Узкий путь
Шрифт:
Всегда прежде он думал, что свобода прийдет как стимул для восстановления насильно прерванной связи с культурой предков и для толчка к новому ее развитию, небывалому расцвету. Он думал, верил, что люди через тернии, вопреки тупоумию и косности среды, через разброд и муки, а все-таки в каком-то как бы и единодушном порыве возжелают истинной культуры, истинной духовности, истинных ценностей, устремятся к ним с прозревшей душой, выздоравливая и радуясь за будущие поколения, избавленные от угрозы духовной смерти. В конце концов он всегда надеялся и, пожалуй, мечтал, что в порывах к свободе (а они не могут не возникнуть, такого еще не бывало, кажется, чтобы народ настоящим образом погиб только оттого, что его свободу искусно удушают) понадобится и его работа, его литературные усилия. Его позовут как нужного человека, пожелают, чтобы он поставил свой разум и талант на службу очнувшемуся народу, разъяснил, как человек провидческий, какими путями идти к расцвету, взял на себя роль духовного наставника, пастыря.

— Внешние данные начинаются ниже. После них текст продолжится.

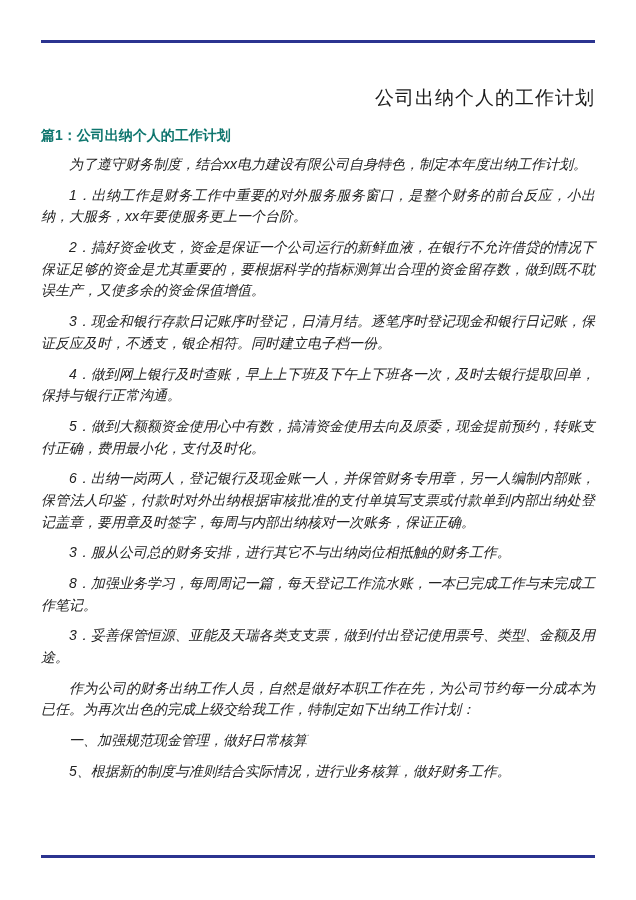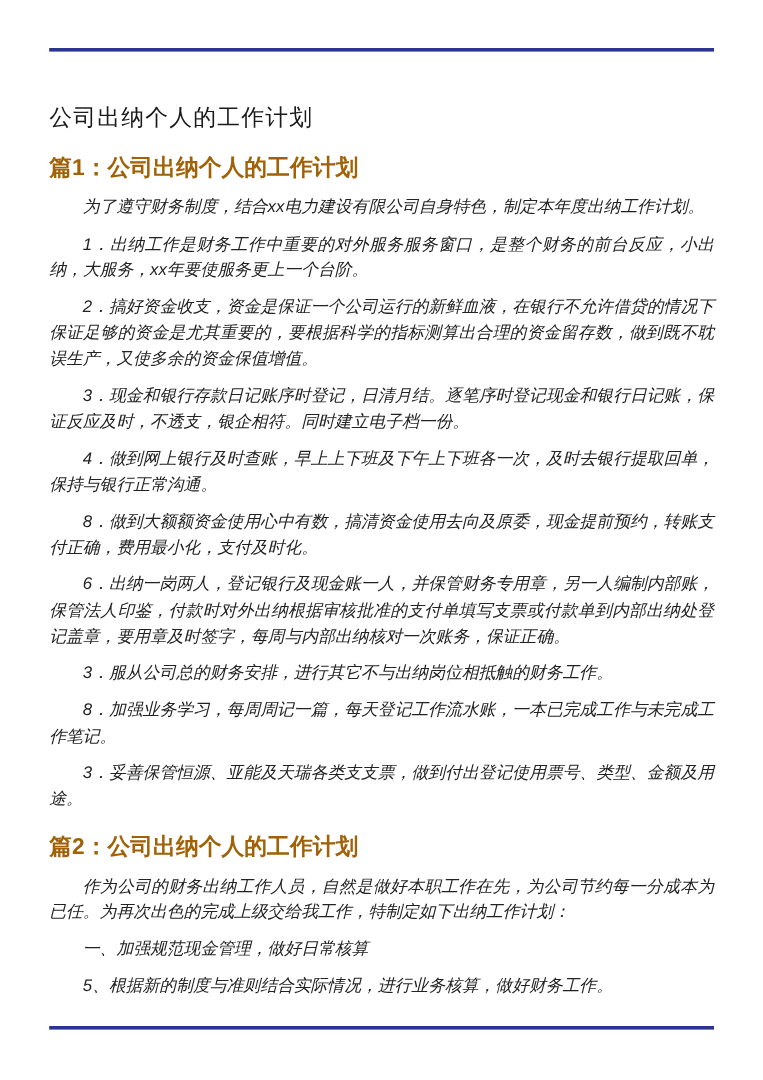--- a/index.html
+++ b/index.html
@@ -32,7 +32,7 @@
     bottom: 42px;
   }
   .doc-title {
-    text-align: left;
+    text-align: right;
     font-size: 19px;
     color: #1a1a1a;
     font-weight: 500;

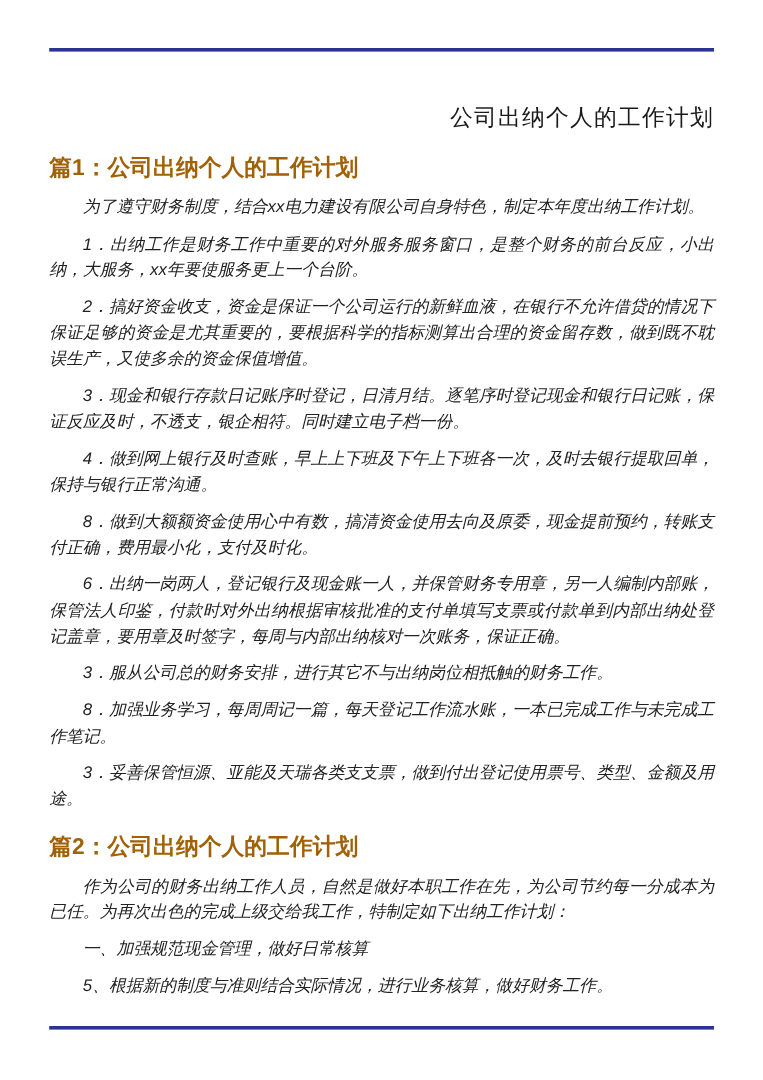--- a/index.html
+++ b/index.html
@@ -40,9 +40,9 @@
     margin: 42px 0 16px 0;
   }
   .section-heading {
-    color: #a16207;
+    color: #0f766e;
     font-weight: bold;
-    font-size: 19px;
+    font-size: 14px;
     margin: 16px 0 4px 0;
   }
   .para {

Вместо этого он видел теперь лишь разброд и корчи, хаос. Вместо духовных водителей и вдруг остро востребованных мастеров, умеющих накормить народ, явились резонеры, пророки, видящие не дальше своей улицы, своего квартала, вожди, оспаривающие друг у друга право на дополнительное или улучшенное питание, политические кликуши, врачеватели душ с некоторым запасом эзотерических знаний и с большими амбициями,
Обида за себя и на весь мир опутывала Конюхова как паутина, в которой он был и пауком, и плененной мухой. Люди приходили в его дом, пили, жевали, танцевали, болтали с ним о всяких пустяках, и ни на кого из них не снисходило святое, детское изумление перед тем обстоятельством, что их принимает человек, заслуживающий совершенно особого внимания, никого не настигало отрезвление, никто из них не умел опомниться, содрогнуться душой, заблагоговеть сердцем, вдруг ясно и беспристрастно осознать заурядность своего места подле обжигающей незаурядности. Этого не было, а следовательно, у Ванички не было как будто и оснований верить в свою избранность, и если он все-таки верил, любой мог ткнуть его в это носом как в симптом психического недомогания, как в смешную реальность мании величия. Он сомневался во всем, даже слишком горячо, чтобы это выглядело нормальным скептицизмом. Сомневался в расточаемых похвалах, если кому-то в голову приходила фантазия хвалить его, и в том, что к нему когда-нибудь придет настоящий успех. А если ему все же воображался такой успех, он заведомо сомневался в его заслуженности, и, как следствие, возникало желание отъединиться окончательно, уйти от всего, забиться в нору, нырнуть в литературу с головой, как в сон, как в безумие и призрачный мир, забыть людей, страну, землю, мироздание. Впрочем, и эта греза всегда рождалась с чревоточинкой сомнения: осилит ли он такое уединение? справится ли с соблазнами? достанет ли у него сил сопротивляться животности натуры?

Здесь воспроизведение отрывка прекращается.